Under British law, the government had 28 days to challenge the tribunal’s decision. However, it went to sleep only to appear in court three days to the expiry of the deadline to ask for an extension.
Omnia Strategy LLP, a British law firm, made the case for an extension and asked for 56 days—twice the allowed grace period.
However, the court set March 8, 2021, for the Government to file processes to challenge the Tribunal’s decision in January. But again, the government took a long nap until April 1, 2021, before filing. This time, another British law firm, Volterra Fietta, had instructions from the government to begin the process.
The law firm, which tagged itself as the only dedicated public international law firm in the world, explained that the new Attorney General, Godfred Yeboah Dame, had only been sworn in on March 5, and the firm received the directive to represent Ghana 10 days later.
But ruling on the matter on June 8, 2021, the court had no sympathies. It said the excuses were unreasonable and “intrinsically weak”.
The presiding judge, Justice Butcher did not hold back.
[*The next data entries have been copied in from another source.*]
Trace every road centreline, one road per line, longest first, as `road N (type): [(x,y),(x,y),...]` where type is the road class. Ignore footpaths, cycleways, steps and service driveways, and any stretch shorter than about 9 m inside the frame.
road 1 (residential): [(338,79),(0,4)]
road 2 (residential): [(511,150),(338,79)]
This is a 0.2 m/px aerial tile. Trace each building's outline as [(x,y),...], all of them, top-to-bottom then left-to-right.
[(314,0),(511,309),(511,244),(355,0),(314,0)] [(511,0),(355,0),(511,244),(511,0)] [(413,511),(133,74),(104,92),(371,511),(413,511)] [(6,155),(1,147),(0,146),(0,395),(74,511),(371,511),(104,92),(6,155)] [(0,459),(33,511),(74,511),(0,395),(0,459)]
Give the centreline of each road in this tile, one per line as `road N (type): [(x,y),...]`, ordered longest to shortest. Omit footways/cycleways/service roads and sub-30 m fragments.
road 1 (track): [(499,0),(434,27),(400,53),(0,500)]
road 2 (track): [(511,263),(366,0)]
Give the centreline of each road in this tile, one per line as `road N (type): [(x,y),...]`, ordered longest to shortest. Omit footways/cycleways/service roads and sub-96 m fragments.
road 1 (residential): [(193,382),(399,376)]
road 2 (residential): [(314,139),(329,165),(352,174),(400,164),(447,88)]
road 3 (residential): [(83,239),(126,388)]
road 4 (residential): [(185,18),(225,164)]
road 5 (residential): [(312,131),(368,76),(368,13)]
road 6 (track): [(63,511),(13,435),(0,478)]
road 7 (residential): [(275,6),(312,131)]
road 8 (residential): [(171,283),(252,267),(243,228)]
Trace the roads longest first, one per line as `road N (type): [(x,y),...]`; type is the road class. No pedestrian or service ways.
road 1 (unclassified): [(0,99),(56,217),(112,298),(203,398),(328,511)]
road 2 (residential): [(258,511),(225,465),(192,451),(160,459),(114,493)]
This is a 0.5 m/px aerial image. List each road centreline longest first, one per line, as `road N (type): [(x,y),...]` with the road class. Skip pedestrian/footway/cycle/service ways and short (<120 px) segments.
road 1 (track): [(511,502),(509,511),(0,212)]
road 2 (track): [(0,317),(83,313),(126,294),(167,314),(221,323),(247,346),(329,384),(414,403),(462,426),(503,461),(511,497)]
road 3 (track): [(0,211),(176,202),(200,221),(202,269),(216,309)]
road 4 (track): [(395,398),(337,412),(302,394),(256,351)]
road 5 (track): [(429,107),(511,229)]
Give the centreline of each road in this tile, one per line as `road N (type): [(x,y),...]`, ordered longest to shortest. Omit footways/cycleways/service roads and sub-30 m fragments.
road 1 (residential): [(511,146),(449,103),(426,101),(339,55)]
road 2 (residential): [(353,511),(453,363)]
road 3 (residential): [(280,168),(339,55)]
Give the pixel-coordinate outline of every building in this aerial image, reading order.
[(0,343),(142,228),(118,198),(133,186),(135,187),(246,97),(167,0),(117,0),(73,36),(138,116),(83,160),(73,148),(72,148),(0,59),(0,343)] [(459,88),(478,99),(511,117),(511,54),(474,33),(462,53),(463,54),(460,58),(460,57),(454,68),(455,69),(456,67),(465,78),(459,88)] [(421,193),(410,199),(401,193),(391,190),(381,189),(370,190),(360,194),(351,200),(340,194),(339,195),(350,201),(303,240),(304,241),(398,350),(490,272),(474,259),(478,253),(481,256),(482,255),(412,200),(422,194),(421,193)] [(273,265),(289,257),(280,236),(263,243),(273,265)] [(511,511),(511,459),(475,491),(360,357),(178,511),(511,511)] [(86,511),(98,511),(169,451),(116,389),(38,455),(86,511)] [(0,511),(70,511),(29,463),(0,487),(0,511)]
The judge said the government’s delay was “significant and substantial” as its request for a second extension had come 38 days after the statutory deadline and 27 days after the first extension expired, the Global Arbitration Review (GAR) reported.
He noted that the large sum of money involved in the arbitration was not enough grounds for the appeal to take as long as it did.
“The fact that the Attorney General had not been sworn in until March 5 did not mean the government was unable to act in the meantime, the judge said.